- GOAL OF THE EXERCISE: Convert everything from the line containing "Today is the" down to the line containing "It is difficult", both included, into a numbered list, leaving out any blank lines.

- STORED DATA:
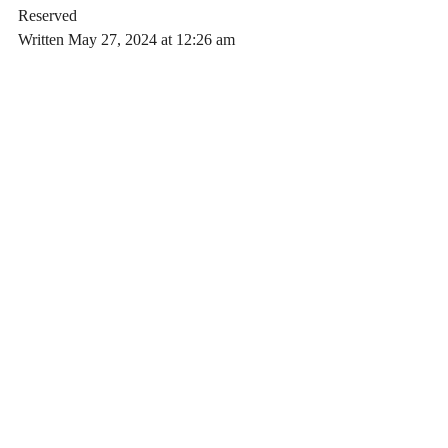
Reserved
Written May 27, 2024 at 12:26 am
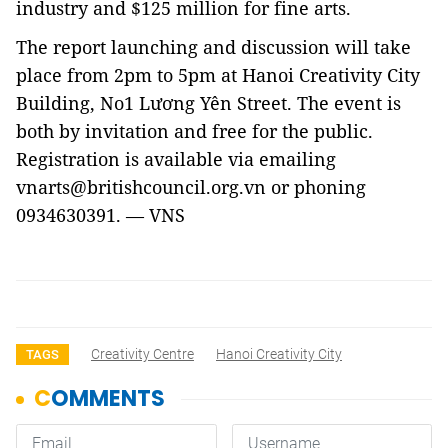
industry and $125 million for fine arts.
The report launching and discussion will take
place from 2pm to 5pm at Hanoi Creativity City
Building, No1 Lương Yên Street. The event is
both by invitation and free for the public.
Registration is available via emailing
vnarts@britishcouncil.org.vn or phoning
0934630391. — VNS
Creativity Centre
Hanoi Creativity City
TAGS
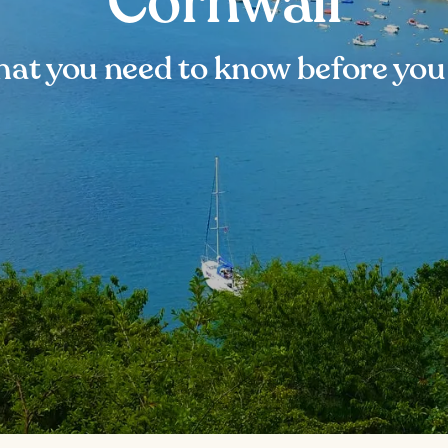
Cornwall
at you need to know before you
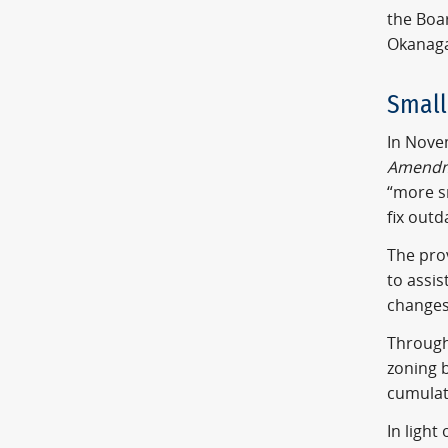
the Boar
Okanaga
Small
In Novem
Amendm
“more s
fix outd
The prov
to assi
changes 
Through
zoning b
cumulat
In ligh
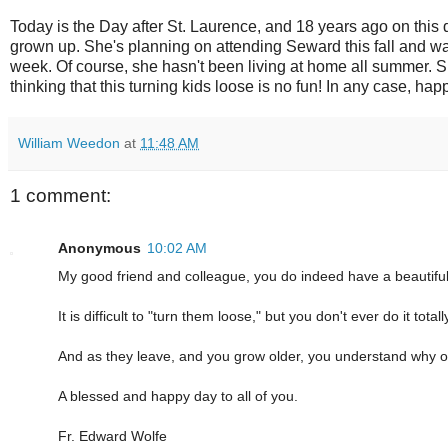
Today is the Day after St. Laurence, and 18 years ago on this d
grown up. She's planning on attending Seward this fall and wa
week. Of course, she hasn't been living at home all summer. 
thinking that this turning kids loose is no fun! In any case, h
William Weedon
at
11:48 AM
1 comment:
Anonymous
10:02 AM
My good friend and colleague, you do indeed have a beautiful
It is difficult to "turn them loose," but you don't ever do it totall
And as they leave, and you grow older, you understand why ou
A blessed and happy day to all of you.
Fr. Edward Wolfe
---
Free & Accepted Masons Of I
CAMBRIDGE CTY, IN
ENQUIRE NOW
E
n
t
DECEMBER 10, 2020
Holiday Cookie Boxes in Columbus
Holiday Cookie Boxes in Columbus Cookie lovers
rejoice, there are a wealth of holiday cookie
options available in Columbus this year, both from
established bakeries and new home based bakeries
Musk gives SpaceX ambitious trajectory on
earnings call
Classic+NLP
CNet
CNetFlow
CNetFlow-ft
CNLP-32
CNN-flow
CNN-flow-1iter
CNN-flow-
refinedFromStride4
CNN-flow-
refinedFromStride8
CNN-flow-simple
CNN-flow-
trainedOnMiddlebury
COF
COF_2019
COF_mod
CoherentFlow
---
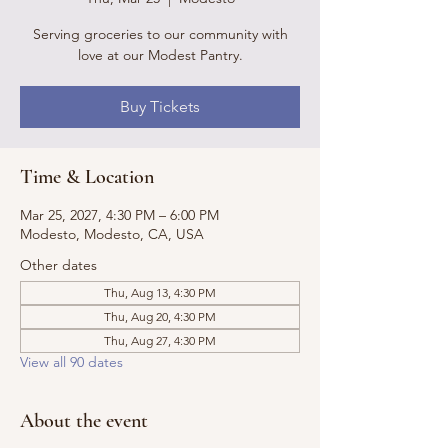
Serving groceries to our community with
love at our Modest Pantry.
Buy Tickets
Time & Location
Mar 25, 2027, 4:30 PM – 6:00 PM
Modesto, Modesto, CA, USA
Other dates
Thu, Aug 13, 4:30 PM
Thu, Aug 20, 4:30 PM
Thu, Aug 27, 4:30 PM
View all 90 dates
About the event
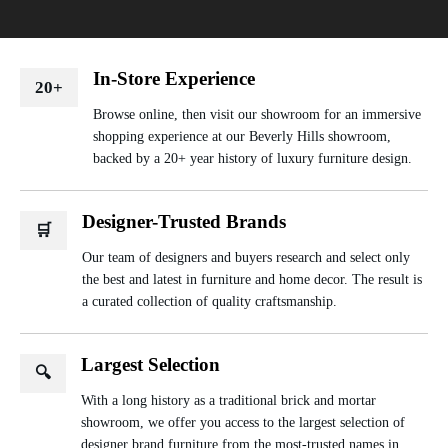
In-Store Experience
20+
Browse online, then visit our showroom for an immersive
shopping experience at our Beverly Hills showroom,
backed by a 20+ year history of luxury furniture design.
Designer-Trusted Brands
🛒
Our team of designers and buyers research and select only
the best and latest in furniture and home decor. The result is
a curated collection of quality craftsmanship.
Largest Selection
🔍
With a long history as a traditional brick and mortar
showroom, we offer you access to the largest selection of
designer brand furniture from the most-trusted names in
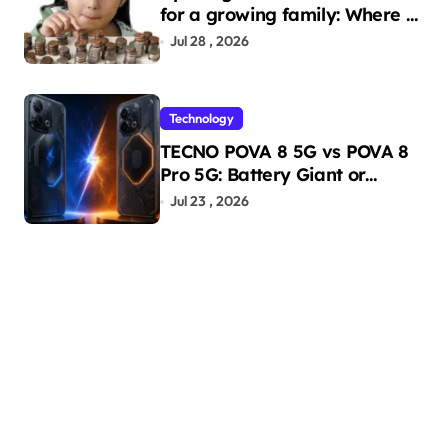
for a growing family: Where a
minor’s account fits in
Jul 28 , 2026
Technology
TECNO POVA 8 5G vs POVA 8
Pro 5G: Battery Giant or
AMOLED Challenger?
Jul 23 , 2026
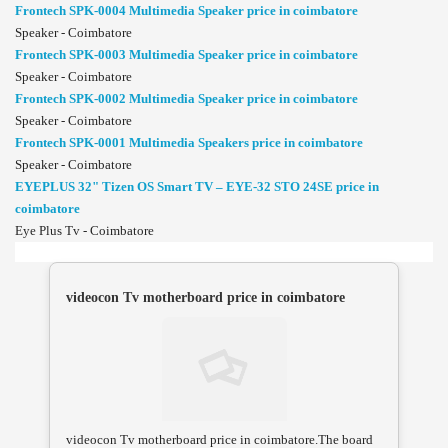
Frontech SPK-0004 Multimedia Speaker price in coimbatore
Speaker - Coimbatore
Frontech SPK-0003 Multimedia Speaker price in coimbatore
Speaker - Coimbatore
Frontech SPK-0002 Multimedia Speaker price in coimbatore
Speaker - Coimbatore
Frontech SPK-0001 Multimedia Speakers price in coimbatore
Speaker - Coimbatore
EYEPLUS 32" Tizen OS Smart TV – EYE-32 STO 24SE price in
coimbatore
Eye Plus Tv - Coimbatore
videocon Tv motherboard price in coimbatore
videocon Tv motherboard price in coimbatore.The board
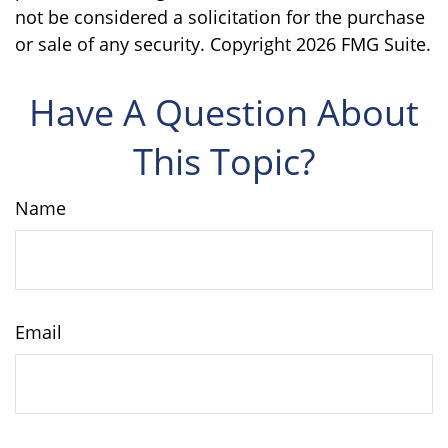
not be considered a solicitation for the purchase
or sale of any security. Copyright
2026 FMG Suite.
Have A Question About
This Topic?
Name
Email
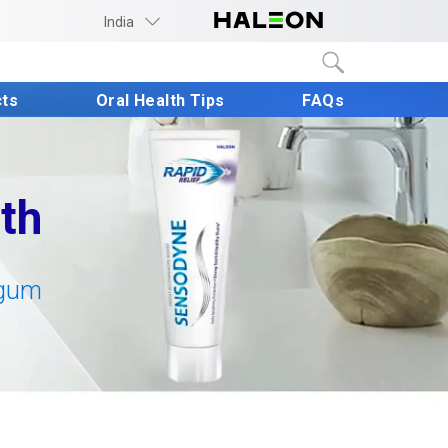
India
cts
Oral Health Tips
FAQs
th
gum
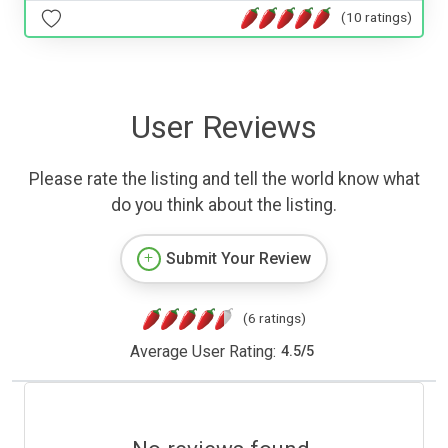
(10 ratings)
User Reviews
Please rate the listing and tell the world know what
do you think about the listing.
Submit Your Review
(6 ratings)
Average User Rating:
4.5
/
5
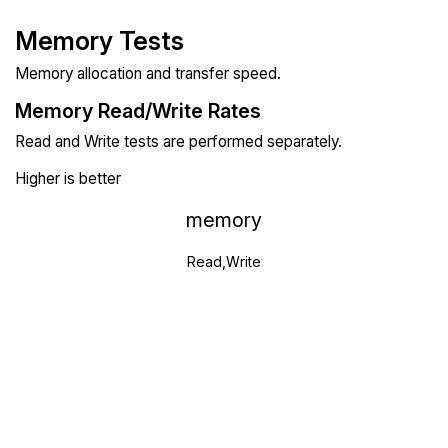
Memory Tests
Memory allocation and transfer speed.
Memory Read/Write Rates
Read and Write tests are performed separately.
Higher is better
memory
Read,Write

- THE ANSWER:
1. Today is the Day after St. Laurence, and 18 years ago on this d
2. grown up. She's planning on attending Seward this fall and wa
3. week. Of course, she hasn't been living at home all summer. 
4. thinking that this turning kids loose is no fun! In any case, h
5. William Weedon
6. at
7. 11:48 AM
8. 1 comment:
9. Anonymous
10. 10:02 AM
11. My good friend and colleague, you do indeed have a beautiful
12. It is difficult to "turn them loose," but you don't ever do it totall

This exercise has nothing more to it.